Estudantes do RN devem R$ 1,2 bi no Fies
Estudantes do Rio Grande do Norte acumulam mais de R$ 1,2 bilhão em dívidas do Fundo de Financiamento Estudantil (Fies). Segundo o Ministério da Educação (MEC), cerca de 31,6 mil…
Estudantes do Rio Grande do Norte acumulam mais de R$ 1,2 bilhão em dívidas do Fundo de Financiamento Estudantil (Fies). Segundo o Ministério da Educação (MEC), cerca de 31,6 mil contratos firmados até 2017 estão em atraso no estado. O valor médio da dívida por beneficiário é de aproximadamente R$ 40 mil.
Os dados mais recentes do MEC mostram que o estoque total da dívida no RN supera R$ 1,26 bilhão. O não pagamento das parcelas, segundo a pasta, compromete a sustentabilidade do programa. Em média, o financiamento tem duração de 15 anos até a quitação.
O perfil dos devedores indica que mais de 72% têm até 30 anos e 62% dos contratos são de mulheres. Especialistas ouvidos pela reportagem apontam que a dificuldade de inserção no mercado de trabalho e o descompasso entre a renda e o valor das parcelas elevam a inadimplência.
Para o economista Janduir Nóbrega, o volume bilionário de dívidas afeta a economia local. Ele afirma que, se quitada no tempo devido, a dívida teria gerado circulação de recursos, emprego e consumo. O economista William Pereira reforça que, ao renegociar e começar a pagar, milhões podem circular mensalmente na economia.

:::::

#### QUESTÃO PROPOSTA:
Responda às perguntas abaixo com base no texto sobre as dívidas do Fies no Rio Grande do Norte.
1. Segundo o MEC, quantos contratos firmados até 2017 estão em atraso no estado?
2. Qual é a porcentagem dos contratos que são de mulheres?
3. Qual é a duração média do financiamento até a quitação?

:::::

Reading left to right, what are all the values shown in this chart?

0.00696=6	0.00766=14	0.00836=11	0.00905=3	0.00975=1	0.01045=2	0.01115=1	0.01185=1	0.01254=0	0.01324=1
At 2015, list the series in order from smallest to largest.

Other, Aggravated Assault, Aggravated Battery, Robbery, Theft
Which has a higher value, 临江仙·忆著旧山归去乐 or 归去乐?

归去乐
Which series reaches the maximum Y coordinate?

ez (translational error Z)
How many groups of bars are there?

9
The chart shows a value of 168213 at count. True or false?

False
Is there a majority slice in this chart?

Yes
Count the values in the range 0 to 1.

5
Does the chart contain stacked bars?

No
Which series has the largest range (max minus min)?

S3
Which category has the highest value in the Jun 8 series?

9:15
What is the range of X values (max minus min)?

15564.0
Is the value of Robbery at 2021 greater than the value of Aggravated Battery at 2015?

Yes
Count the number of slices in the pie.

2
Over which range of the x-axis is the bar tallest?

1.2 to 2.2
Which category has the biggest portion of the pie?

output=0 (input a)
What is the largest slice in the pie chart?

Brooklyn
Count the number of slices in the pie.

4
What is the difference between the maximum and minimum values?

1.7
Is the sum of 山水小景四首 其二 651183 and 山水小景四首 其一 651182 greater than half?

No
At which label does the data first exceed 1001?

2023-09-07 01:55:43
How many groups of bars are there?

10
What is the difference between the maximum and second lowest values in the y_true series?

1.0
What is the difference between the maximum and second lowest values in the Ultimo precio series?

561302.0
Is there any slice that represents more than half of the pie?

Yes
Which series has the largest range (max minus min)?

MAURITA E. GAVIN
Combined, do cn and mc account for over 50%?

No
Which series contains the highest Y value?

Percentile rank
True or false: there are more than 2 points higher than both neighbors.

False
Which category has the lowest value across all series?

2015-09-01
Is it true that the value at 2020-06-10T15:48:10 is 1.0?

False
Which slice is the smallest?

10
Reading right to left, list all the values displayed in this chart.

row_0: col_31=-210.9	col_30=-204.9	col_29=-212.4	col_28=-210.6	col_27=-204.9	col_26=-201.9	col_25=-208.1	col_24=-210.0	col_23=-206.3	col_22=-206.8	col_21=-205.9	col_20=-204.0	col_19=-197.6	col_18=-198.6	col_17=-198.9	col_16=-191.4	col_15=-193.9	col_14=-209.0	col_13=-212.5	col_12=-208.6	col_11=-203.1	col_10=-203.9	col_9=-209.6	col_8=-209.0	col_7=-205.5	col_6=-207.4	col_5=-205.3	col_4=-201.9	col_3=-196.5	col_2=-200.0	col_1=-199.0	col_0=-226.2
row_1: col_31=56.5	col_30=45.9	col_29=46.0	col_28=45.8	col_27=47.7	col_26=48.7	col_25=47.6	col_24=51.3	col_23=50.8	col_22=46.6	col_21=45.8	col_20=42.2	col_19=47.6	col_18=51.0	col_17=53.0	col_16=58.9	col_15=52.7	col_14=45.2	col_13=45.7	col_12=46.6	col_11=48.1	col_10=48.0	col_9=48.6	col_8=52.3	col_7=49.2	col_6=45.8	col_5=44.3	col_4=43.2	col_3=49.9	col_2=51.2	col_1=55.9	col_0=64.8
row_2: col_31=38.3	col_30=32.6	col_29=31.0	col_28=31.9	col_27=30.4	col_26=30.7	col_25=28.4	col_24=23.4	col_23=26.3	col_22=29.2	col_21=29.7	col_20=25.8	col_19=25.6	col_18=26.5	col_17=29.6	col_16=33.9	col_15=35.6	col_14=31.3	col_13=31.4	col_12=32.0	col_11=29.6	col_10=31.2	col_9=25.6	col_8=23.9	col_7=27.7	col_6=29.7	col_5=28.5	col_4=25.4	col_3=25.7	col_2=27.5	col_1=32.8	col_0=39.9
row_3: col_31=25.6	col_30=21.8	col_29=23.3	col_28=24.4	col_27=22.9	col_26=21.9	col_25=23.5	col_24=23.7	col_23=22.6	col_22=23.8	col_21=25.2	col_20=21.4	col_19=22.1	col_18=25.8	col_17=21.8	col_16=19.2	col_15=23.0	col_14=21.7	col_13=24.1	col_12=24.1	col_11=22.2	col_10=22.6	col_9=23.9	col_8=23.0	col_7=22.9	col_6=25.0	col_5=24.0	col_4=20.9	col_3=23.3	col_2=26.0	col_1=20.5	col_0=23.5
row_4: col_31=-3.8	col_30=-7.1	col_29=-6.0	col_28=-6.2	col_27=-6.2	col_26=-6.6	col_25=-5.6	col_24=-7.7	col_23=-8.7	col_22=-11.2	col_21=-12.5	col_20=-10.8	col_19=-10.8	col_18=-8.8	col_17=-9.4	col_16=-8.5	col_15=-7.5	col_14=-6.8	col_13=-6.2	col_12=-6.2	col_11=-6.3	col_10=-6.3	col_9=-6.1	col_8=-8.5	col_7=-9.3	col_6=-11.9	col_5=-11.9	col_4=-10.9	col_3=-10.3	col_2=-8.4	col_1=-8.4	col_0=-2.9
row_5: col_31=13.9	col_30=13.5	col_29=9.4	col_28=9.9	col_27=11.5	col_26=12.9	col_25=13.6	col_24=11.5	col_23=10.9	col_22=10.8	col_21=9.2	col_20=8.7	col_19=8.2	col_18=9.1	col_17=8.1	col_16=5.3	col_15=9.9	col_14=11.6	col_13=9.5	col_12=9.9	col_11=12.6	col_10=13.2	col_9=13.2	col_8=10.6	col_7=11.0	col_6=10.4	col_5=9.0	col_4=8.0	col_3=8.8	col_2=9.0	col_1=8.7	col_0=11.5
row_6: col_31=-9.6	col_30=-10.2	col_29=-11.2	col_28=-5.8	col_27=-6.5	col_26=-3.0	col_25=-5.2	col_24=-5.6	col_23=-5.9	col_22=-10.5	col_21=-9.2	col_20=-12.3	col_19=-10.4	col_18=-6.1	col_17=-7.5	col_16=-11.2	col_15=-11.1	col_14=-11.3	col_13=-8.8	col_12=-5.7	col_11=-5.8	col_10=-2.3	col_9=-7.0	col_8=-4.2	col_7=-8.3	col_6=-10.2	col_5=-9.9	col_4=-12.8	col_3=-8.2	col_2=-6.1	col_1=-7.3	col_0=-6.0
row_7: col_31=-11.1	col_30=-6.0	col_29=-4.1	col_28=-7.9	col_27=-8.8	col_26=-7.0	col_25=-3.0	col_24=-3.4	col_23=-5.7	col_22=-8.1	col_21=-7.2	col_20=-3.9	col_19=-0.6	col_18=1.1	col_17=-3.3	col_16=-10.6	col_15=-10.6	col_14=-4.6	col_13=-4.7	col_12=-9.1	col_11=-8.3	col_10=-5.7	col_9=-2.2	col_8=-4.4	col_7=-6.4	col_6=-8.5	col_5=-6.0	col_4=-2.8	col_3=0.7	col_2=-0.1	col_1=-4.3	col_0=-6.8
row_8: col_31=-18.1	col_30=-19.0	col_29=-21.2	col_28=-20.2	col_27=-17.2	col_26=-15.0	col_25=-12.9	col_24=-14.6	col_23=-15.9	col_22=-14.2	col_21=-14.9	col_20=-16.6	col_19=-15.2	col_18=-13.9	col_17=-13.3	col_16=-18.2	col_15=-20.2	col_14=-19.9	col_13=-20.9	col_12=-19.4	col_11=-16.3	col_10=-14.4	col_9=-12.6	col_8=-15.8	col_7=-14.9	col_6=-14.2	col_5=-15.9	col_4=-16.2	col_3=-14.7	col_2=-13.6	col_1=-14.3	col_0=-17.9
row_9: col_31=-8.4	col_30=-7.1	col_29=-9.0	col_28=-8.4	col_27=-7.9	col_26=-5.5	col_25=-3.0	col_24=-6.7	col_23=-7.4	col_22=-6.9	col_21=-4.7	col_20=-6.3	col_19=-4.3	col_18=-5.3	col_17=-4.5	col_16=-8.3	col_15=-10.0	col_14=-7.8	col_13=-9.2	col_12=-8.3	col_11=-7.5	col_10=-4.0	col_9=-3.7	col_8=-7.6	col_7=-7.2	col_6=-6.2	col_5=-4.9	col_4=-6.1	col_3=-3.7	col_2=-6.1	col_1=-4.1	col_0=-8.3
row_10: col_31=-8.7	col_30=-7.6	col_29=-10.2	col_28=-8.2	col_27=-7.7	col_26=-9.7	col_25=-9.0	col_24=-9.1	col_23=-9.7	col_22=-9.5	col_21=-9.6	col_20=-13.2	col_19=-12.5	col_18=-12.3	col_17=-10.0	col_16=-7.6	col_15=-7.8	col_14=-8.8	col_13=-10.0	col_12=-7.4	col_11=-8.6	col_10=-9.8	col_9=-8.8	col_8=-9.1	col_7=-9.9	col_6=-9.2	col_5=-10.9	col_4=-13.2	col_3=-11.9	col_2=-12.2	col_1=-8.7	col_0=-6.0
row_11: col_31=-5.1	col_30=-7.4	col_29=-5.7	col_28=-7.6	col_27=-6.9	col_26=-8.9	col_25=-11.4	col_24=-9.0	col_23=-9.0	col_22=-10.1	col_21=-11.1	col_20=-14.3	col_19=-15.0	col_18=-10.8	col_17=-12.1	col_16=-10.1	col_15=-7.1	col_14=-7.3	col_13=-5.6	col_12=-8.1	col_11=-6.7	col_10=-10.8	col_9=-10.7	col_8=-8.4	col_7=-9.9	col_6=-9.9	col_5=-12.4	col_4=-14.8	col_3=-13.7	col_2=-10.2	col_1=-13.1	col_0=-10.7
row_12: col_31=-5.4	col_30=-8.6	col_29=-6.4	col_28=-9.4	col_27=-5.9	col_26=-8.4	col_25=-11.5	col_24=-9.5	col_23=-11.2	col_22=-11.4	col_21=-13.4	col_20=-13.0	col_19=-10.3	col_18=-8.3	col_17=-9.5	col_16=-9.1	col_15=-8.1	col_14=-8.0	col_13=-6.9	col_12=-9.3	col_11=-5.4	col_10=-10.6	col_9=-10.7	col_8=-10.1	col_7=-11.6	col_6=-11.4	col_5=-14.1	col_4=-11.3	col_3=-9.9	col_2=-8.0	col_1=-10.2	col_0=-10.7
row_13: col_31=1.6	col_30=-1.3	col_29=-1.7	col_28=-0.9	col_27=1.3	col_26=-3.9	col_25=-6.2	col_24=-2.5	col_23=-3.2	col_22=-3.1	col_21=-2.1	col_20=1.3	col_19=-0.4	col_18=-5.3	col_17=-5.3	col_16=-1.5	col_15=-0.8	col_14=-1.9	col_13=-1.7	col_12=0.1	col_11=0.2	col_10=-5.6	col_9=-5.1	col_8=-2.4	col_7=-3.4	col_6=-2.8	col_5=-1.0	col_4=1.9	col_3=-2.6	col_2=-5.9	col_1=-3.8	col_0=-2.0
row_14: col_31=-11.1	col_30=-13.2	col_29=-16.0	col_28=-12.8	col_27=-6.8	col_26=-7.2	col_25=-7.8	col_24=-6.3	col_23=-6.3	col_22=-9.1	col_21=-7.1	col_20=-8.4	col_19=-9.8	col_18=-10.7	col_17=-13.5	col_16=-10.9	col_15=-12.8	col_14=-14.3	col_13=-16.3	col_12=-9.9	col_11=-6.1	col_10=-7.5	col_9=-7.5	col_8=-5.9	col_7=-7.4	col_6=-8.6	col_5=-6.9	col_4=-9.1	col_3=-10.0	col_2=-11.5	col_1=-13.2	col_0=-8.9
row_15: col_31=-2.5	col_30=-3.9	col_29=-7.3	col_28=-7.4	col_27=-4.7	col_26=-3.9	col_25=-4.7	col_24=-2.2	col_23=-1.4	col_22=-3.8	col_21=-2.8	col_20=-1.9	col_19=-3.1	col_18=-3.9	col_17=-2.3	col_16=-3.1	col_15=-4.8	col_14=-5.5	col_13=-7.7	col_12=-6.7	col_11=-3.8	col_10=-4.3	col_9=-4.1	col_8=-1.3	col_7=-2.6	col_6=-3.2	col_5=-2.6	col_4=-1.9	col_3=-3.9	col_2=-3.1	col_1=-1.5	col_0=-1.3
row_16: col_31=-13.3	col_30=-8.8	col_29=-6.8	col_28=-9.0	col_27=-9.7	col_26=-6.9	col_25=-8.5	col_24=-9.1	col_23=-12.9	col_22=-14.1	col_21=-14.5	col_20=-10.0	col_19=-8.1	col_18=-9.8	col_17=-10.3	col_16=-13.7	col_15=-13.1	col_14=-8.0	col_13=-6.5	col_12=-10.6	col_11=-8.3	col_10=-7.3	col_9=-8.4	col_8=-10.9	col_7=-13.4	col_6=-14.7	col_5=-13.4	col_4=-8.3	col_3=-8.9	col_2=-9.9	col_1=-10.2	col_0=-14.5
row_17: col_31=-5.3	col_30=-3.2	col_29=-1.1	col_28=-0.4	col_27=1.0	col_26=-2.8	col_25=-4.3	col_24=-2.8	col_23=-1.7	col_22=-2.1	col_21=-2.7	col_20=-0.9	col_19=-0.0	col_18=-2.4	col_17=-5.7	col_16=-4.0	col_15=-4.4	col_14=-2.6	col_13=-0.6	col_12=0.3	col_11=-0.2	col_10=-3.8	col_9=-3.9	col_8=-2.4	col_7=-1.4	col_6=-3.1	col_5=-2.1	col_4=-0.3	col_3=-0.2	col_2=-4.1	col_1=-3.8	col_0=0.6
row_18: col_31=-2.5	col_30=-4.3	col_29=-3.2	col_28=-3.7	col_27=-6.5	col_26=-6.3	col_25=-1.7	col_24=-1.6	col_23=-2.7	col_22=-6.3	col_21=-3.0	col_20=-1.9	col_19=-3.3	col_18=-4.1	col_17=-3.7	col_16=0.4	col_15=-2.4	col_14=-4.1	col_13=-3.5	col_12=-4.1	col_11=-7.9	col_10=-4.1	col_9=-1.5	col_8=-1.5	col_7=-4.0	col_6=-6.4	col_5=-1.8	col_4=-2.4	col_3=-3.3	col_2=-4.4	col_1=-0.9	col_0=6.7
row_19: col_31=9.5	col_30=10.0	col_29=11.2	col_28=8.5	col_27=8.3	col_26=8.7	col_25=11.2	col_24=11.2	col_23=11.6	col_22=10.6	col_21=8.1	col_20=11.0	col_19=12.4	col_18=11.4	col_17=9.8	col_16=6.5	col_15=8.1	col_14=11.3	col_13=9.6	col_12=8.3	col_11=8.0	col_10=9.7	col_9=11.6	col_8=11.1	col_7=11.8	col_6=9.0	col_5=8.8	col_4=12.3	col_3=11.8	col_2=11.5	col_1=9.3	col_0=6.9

:::::

#### RESPOSTA DO EXERCÍCIO:
1. Cerca de 31,6 mil contratos.
2. 62% dos contratos.
3. 15 anos.